### Extrait du document
Comment lire le psaume 23 ? Que signifie l’identification de Dieu à un berger ? Pourquoi parle-t-on de Jésus comme « le bon berger » ?
Pour être honnête, on s'est même étonné cette semaine de n'avoir pas parlé de cette pépite dans une newsletter précédente !
En 2018, Marnik & Smack sortent un morceau électro au nom énigmatique : Gam Gam. En fait, les deux groupes italiens et finlandais de house electro créent un son et une ambiance hyper entraînante pour accompagner une voix qui chante… un psaume en hébreu !
Pour être tout à fait exact, le refrain reprend en boucle le verset 4 du psaume 23. Voici la version en hébreu translittéré, suivie de la traduction française, pour vous inviter à chanter à pleine voix les psaumes remixés par deux DJ…
Gam gam gam ki elech / Be be gey tzalmavet
Lo lo lo irah rah / Ki atah imadi
Malgré tout je marcherai / Dans l’ombre de la mort
Je n’aurai pas peur / Parce que tu es avec moi
Les psaumes sont des poèmes adressés à Dieu, et constituent la base des prières juives et chrétiennes. Aujourd’hui, nous vous proposons une toute nouvelle traduction très littérale qui vous surprendra sans doute un peu et vous donnera un regard nouveau sur ce psaume bien connu et tout de même difficile.
YHWH me faisant paître je ne manque pas [de quoi que ce soit].
Dans des pâturages d'herbe il me fait m'étendre,
près d'eaux de repos il me conduit, il fait revenir ma gorge.
Il me guide dans les traces de la justice à cause de son nom.
Même si je vais dans la vallée de l'ombre de la mort je ne crains pas le mal,
car toi [tu es] avec moi : ton bâton et ta houlette, eux, me réconfortent.

### Extrait des données
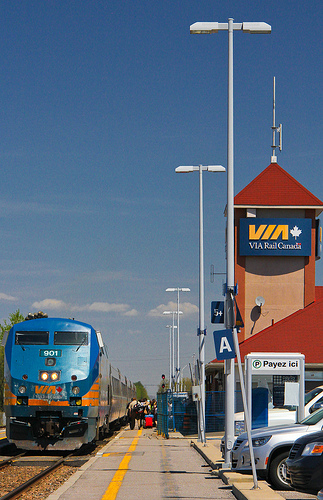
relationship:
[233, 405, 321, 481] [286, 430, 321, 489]
car next to vehicle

### Liste des tâches
a. Dans la traduction littérale que propose le texte sur le psaume 23, relevez toutes les actions dont YHWH est le sujet, de « YHWH me faisant paître » jusqu'à « à cause de son nom ».
b. Les affirmations suivantes concordent-elles avec le texte sur le psaume 23 ? (i) Le morceau Gam Gam est sorti en 2018. (ii) Le refrain de Gam Gam reprend le verset 1 du psaume 23. (iii) Dans ce morceau, la voix chante en latin. Pour chacune, répondez par oui ou par non et citez les mots du texte qui tranchent.
c. Poursuivez la traduction littérale du texte sur le psaume 23 à partir de la ligne qui suit « ton bâton et ta houlette, eux, me réconfortent ».
Les données sont issues d'une autre source que le texte sur le psaume 23.

### Réponses par point
a.
- me faire paître
- me faire m'étendre dans des pâturages d'herbe
- me conduire près d'eaux de repos
- faire revenir ma gorge
- me guider dans les traces de la justice à cause de son nom

b.
(i) Oui : « En 2018, Marnik & Smack sortent un morceau électro au nom énigmatique : Gam Gam. »
(ii) Non : « le refrain reprend en boucle le verset 4 du psaume 23 ».
(iii) Non : « une voix qui chante… un psaume en hébreu ! »

c.
Tu prépares en face de moi une table
devant mes adversaires tu as graissé avec de l'huile ma tête
ma coupe [est] surabondance.
Oui, le bien et la loyauté me poursuivent tous les jours de ma vie
et je suis revenu dans la maison de YHWH pour une longueur de jours.
Le psaume 23 chante et présente Dieu sous la figure d’un berger qui fait paître et reposer ses protégés.
Le Seigneur est mon berger, je ne manquerai de rien.
Il me fait reposer dans de verts pâturages.
Il me mène près des eaux rafraîchissantes, il restaure mon âme.
Or, cette métaphore qui consiste à parler de Dieu comme un pasteur est une caractérisation biblique très fréquente, que l’on retrouve dans le Nouveau comme dans l'Ancien Testament.
Dans l'Ancien Testament, le Livre de Jérémie applique la métaphore pastorale aux rois d’Israël pour leur reprocher de mal accomplir leur fonction (Jr 10, 21 ; Jr 23, 1-2) et annoncer que Dieu donnera à son peuple de nouveaux pasteurs plus justes.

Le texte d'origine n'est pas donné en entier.